LDL–cholesterol was determined by direct immunoturbidmetric assay. Triglycerides were estimated by enzymatic method.

Results

The results of smokers and controls non smokers are tabulated as follows.

medical-health-sciences-Descriptive-Statistical-Analysis

Table 1: Descriptive Statistical Analysis

medical-health-sciences-Serum-TG-LDLC-levels-smokers

Chart 1: Serum TG and LDLC levels in smokers and non-smokers

Values are expressed as mean +/- SD

There is a statistically significant (P<0.001) increase in the serum triglycerides and LDL cholesterol of smokers when compared to controls in non smokers.

Discussion

Cigarette smoking accentuates coronary heart diseases and atherosclerosis. Smoking more than ten cigarettes per day pertains to be a major risk factor for Ischemic heart diseases [9].

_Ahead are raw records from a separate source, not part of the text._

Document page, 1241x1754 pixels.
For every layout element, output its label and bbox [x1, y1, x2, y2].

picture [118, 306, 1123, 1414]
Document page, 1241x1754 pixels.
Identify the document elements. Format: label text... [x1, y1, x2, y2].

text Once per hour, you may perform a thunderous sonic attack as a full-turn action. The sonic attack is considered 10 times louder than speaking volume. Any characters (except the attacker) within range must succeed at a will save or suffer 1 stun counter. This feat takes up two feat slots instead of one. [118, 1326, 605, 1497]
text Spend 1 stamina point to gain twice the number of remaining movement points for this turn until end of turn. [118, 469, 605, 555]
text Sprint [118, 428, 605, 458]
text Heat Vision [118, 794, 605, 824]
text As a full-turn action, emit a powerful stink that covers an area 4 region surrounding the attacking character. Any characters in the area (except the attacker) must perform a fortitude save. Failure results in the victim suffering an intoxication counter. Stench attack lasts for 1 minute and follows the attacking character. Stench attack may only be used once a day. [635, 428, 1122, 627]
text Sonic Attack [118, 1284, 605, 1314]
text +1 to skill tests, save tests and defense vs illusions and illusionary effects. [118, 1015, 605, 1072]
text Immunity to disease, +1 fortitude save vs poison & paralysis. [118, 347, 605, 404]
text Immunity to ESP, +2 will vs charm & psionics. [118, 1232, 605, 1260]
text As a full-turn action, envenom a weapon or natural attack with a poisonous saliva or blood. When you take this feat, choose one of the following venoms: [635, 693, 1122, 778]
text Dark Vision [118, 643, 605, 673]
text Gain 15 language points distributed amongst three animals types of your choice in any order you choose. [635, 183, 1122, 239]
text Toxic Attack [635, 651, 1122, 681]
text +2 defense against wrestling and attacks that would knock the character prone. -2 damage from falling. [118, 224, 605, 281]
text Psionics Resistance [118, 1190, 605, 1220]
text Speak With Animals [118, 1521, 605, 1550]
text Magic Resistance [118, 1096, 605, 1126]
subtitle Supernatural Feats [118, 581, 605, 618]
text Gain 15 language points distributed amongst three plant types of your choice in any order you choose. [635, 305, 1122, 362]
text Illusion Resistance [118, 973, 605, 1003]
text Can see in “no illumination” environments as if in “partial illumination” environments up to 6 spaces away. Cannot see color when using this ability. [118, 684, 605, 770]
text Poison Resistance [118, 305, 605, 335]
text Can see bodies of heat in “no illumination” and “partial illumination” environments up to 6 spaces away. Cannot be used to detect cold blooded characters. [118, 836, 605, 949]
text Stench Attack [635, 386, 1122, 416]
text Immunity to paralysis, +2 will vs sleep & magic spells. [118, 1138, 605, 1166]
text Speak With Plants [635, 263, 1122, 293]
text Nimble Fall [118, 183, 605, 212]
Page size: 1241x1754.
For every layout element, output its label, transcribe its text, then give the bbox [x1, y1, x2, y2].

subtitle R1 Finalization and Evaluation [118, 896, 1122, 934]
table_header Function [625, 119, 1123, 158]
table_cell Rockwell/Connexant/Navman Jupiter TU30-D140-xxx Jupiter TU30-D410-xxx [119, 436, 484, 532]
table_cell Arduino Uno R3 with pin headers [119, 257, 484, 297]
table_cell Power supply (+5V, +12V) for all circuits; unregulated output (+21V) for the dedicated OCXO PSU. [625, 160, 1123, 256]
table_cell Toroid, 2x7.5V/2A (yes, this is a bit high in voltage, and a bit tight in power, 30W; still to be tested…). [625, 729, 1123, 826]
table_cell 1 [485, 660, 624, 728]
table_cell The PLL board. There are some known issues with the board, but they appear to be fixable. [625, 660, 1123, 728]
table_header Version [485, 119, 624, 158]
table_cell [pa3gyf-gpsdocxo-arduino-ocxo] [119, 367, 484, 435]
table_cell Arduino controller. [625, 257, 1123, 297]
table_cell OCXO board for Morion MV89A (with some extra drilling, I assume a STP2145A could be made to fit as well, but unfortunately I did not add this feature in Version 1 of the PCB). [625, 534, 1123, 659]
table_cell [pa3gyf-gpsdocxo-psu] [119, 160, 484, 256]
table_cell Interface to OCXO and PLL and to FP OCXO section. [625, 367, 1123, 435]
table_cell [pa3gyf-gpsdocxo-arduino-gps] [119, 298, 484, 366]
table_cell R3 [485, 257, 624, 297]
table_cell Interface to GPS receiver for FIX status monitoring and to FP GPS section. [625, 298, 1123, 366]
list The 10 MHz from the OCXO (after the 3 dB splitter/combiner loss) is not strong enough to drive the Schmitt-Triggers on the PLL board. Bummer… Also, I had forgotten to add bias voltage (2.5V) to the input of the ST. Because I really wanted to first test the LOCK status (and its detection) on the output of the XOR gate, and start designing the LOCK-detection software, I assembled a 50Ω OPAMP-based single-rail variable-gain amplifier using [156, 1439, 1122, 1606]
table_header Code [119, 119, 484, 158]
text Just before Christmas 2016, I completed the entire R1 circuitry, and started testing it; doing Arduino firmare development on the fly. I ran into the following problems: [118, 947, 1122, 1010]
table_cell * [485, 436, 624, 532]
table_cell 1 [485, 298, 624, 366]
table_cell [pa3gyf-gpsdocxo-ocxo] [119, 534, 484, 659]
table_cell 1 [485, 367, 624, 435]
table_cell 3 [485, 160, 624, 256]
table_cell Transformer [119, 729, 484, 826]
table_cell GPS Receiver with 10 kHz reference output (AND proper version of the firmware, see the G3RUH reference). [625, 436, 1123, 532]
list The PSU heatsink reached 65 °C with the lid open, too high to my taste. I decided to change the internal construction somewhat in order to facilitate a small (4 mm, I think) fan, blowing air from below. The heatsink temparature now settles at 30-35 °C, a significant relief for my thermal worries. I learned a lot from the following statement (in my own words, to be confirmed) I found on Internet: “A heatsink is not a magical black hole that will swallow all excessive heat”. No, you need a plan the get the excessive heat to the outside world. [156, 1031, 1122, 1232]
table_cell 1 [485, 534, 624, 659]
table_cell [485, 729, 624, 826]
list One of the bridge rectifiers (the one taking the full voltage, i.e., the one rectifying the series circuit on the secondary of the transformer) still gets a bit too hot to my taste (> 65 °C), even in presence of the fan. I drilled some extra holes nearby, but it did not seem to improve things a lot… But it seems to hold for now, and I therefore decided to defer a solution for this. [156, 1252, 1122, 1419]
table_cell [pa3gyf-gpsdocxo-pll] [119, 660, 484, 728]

It is a well-known fact that nicotine is one of the important constituent of tobacco which has predominant influence on increasing lipid levels in blood. The cause of high levels of blood lipids is due to the catacholamines and adenyl cyclase axis induced tissue lipolysis. This is initiated by the stimulation of nicotine. Smoking leads to increase in oxidised LDL-cholesterol which in turn initiates atherosclerosis [10].

Our study reveals statistically significant (P<0.001) levels of serum triglycerides and LDL cholesterol in smokers in comparison to non smokers. Increased levels of serum triglycerides and LDL cholesterol I smokers is in agreement with previous reports [11-13]. IHD is related to fasting levels of triglycerides and cholesterol [14].

Cessation of smoking will lessen the risk of developing ischemic heart disease in rural population Further studies in a larger rural population is suggested to formulate policy on banning smoking for the benefit of mankind.

Conclusion

Our study establishes a significant relevance between smokers and non smokers. Elevated levels of serum LDL-Cholesterol and triglycerides in smokers predispose them to CHD in comparison to non smokers.